We soon find out that two of the guys are wealthy corporate executives who are victims of a kidnapping. This is where the guessing game becomes completely surreal. “Unknown” wants to play with our preconceived notions, our cultural biases, our media-honed images of male stereotypes, so that the guys who look like thugs may turn out to be high-powered corporate executives, and the guys who look like….well, there are only two who look like they could pass as corporate execs, but they both act like thugs. In fact, the characters all act suspiciously alike most of the time. I wonder if that’s a conscious decision or just bad writing. I mean, maybe all men, when they lose their memories, become thuglike.

So what we have here is a mystery thriller that has somehow become a movie about men, or men who act like thugs. Men stripped down to the very essence of maleness. These men don’t look in the mirror and primp. They look in the mirror and retch. They keep their thoughts to themselves. They play their hands close to their chests. They sweat and swear and beat each other up. And then they realize they need each other to get out of the mess they’re in, and then, oh lordy, the male bonding begins. It’s the Dirty Dozen all over again.

Towards the middle of the movie, I stepped out of the narrative for a moment and found that I was deriving some visceral pleasure from watching these big, mean, sweaty, testosterone cases yelling at each other. Then I wondered if male viewers do the same. Then I wondered if I really knew men at all? Then I realized, THAT is what the film is about—the Unknown.

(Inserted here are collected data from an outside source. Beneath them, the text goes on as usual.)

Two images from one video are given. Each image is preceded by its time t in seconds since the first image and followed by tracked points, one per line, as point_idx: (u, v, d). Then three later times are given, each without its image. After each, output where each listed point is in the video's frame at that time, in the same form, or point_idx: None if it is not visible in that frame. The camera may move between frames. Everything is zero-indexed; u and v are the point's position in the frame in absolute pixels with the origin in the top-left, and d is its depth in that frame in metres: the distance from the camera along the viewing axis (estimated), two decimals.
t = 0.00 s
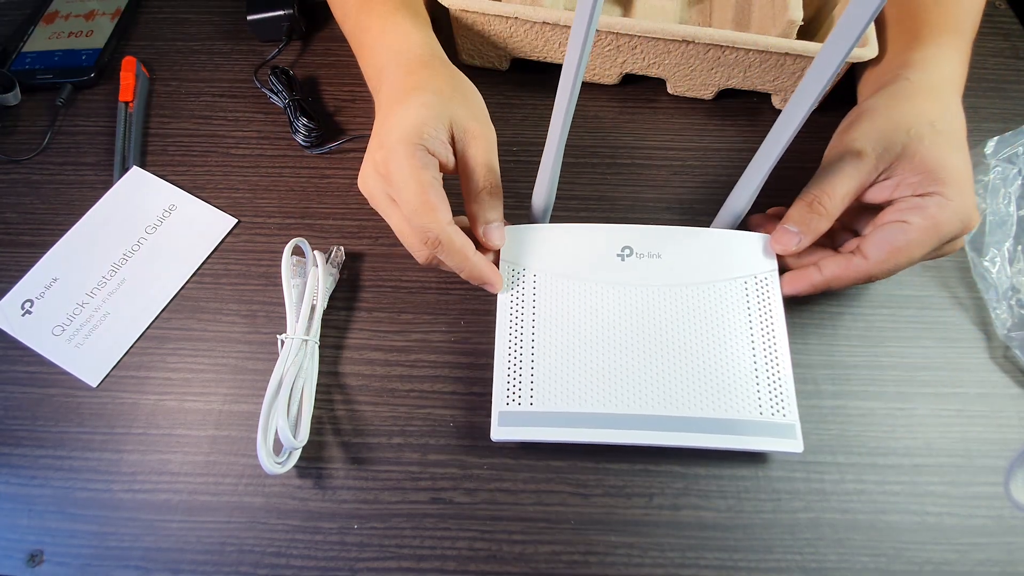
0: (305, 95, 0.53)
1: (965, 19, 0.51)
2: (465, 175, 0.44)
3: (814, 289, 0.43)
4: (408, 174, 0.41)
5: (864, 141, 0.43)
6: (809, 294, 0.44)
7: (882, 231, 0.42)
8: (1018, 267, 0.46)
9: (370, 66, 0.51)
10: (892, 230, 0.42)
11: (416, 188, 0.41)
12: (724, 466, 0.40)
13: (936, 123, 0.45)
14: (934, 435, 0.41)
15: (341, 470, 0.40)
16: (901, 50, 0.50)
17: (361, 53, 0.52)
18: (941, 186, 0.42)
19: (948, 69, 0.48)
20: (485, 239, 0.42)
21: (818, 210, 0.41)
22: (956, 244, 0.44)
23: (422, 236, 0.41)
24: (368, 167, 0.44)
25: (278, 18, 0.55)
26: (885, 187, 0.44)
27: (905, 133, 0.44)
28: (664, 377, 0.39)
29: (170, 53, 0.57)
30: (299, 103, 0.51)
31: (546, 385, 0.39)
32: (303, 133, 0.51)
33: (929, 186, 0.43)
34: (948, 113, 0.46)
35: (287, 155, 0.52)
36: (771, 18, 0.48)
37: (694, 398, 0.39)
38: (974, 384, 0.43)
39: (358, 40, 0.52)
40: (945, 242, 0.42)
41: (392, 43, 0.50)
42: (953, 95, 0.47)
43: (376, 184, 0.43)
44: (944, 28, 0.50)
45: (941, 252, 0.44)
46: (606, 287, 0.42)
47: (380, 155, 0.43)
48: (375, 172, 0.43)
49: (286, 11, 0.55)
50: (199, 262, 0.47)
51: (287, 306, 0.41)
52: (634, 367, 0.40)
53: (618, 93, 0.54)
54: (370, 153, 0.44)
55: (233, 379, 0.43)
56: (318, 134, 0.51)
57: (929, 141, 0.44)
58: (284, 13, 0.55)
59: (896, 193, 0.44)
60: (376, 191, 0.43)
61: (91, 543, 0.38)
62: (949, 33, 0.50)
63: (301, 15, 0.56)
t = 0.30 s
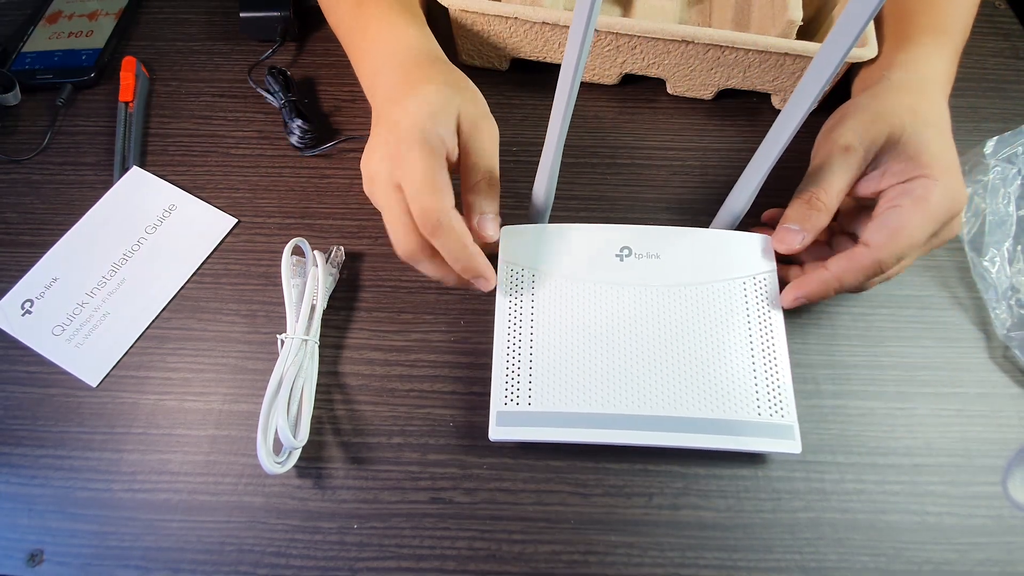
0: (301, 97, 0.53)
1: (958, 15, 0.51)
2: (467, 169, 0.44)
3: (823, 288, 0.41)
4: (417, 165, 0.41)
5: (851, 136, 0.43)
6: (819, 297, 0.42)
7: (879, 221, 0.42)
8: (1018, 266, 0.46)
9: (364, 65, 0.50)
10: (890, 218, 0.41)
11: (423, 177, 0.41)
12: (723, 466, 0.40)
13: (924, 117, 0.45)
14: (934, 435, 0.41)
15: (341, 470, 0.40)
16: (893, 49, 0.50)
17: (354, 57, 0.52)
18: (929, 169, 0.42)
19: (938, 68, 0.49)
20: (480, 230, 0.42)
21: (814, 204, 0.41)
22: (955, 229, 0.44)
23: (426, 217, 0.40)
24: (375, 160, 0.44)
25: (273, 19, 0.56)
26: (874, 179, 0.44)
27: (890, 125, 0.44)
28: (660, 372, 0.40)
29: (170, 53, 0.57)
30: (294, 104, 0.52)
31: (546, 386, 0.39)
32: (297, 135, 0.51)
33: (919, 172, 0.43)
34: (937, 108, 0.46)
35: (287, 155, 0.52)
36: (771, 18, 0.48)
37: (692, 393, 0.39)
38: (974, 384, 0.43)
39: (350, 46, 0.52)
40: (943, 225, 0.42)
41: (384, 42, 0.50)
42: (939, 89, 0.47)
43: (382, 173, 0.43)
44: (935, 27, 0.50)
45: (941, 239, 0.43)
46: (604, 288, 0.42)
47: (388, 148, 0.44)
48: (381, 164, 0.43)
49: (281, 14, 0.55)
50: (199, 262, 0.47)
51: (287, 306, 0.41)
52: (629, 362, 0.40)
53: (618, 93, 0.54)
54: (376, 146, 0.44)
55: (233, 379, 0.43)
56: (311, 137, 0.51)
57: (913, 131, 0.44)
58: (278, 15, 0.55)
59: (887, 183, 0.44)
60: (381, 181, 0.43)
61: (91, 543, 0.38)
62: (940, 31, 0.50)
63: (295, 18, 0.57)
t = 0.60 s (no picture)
0: (293, 100, 0.53)
1: (954, 18, 0.52)
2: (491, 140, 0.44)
3: (828, 241, 0.40)
4: (456, 131, 0.40)
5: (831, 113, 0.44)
6: (824, 257, 0.40)
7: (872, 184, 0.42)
8: (1018, 266, 0.46)
9: (361, 65, 0.50)
10: (886, 177, 0.41)
11: (462, 132, 0.40)
12: (723, 466, 0.40)
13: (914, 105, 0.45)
14: (934, 435, 0.41)
15: (341, 470, 0.40)
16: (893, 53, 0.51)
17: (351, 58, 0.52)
18: (914, 132, 0.43)
19: (935, 68, 0.49)
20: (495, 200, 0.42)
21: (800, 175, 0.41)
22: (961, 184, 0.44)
23: (467, 156, 0.40)
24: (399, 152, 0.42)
25: (266, 19, 0.55)
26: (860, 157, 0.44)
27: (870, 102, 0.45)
28: (658, 369, 0.40)
29: (171, 54, 0.57)
30: (282, 105, 0.52)
31: (547, 387, 0.39)
32: (286, 137, 0.51)
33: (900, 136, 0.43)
34: (931, 102, 0.46)
35: (287, 155, 0.52)
36: (771, 18, 0.48)
37: (692, 390, 0.39)
38: (974, 384, 0.43)
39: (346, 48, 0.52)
40: (945, 180, 0.42)
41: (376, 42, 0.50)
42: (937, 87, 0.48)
43: (412, 158, 0.41)
44: (932, 31, 0.51)
45: (953, 201, 0.43)
46: (604, 288, 0.42)
47: (412, 135, 0.42)
48: (409, 151, 0.41)
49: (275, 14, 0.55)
50: (198, 262, 0.47)
51: (287, 306, 0.41)
52: (627, 359, 0.40)
53: (618, 93, 0.54)
54: (400, 133, 0.42)
55: (233, 378, 0.43)
56: (300, 139, 0.51)
57: (897, 104, 0.44)
58: (272, 15, 0.55)
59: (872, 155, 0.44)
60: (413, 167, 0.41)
61: (91, 543, 0.38)
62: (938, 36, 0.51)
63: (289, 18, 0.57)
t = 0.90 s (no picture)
0: (293, 100, 0.53)
1: (954, 19, 0.52)
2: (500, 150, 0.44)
3: (789, 234, 0.41)
4: (476, 154, 0.39)
5: (814, 130, 0.46)
6: (786, 252, 0.42)
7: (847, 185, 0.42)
8: (1018, 266, 0.46)
9: (363, 68, 0.51)
10: (860, 179, 0.42)
11: (481, 154, 0.39)
12: (724, 466, 0.40)
13: (906, 111, 0.46)
14: (934, 435, 0.41)
15: (341, 470, 0.40)
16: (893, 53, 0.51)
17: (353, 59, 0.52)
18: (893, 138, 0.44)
19: (931, 71, 0.49)
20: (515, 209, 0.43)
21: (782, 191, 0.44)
22: (947, 185, 0.43)
23: (489, 180, 0.39)
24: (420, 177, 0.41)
25: (265, 19, 0.55)
26: (845, 167, 0.46)
27: (856, 113, 0.46)
28: (658, 368, 0.40)
29: (170, 54, 0.57)
30: (282, 105, 0.52)
31: (547, 386, 0.39)
32: (286, 137, 0.51)
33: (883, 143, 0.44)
34: (924, 106, 0.47)
35: (287, 155, 0.52)
36: (771, 18, 0.48)
37: (691, 389, 0.39)
38: (974, 383, 0.43)
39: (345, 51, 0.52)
40: (926, 182, 0.42)
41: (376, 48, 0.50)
42: (933, 91, 0.48)
43: (434, 184, 0.40)
44: (929, 33, 0.51)
45: (936, 202, 0.43)
46: (603, 288, 0.42)
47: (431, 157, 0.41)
48: (431, 177, 0.40)
49: (274, 15, 0.55)
50: (198, 262, 0.47)
51: (287, 306, 0.41)
52: (626, 358, 0.40)
53: (618, 93, 0.54)
54: (419, 157, 0.42)
55: (233, 378, 0.43)
56: (301, 139, 0.51)
57: (880, 111, 0.45)
58: (271, 15, 0.55)
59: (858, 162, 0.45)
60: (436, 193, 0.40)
61: (91, 543, 0.38)
62: (938, 37, 0.51)
63: (288, 18, 0.57)
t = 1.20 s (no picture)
0: (293, 100, 0.53)
1: (954, 18, 0.52)
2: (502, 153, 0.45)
3: (846, 254, 0.41)
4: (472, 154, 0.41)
5: (807, 130, 0.46)
6: (848, 276, 0.41)
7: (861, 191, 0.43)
8: (1018, 267, 0.46)
9: (365, 68, 0.51)
10: (872, 182, 0.42)
11: (478, 153, 0.41)
12: (724, 466, 0.40)
13: (901, 112, 0.46)
14: (934, 435, 0.41)
15: (341, 470, 0.40)
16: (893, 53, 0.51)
17: (353, 59, 0.52)
18: (889, 137, 0.44)
19: (927, 71, 0.49)
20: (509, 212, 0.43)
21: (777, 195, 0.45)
22: (942, 184, 0.44)
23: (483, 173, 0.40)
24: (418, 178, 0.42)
25: (264, 20, 0.55)
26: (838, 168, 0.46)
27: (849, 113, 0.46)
28: (659, 367, 0.40)
29: (170, 53, 0.57)
30: (282, 105, 0.52)
31: (547, 386, 0.39)
32: (286, 137, 0.51)
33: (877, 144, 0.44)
34: (919, 106, 0.47)
35: (287, 155, 0.52)
36: (771, 18, 0.48)
37: (692, 389, 0.39)
38: (974, 383, 0.43)
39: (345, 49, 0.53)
40: (924, 182, 0.42)
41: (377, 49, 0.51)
42: (930, 91, 0.48)
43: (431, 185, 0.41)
44: (927, 33, 0.51)
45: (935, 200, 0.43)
46: (603, 288, 0.42)
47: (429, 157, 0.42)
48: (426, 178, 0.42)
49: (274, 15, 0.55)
50: (198, 262, 0.47)
51: (287, 306, 0.41)
52: (627, 358, 0.40)
53: (618, 93, 0.54)
54: (417, 158, 0.43)
55: (233, 378, 0.43)
56: (301, 139, 0.51)
57: (872, 112, 0.46)
58: (270, 15, 0.55)
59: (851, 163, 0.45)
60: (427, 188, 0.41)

As for women, everybody knows we’re bad news, at least in the mystery genre. And as a woman, I don’t have a problem with you guys making my gender the propagator of evil. I loved “Double Indemnity” just as much as the next man…or woman. But if you’re going to go around blaming a woman for everything, the least you could do is give her character some depth, instead of making her into some cardboard cut-out you tack onto the ending just to tie up the mess you made.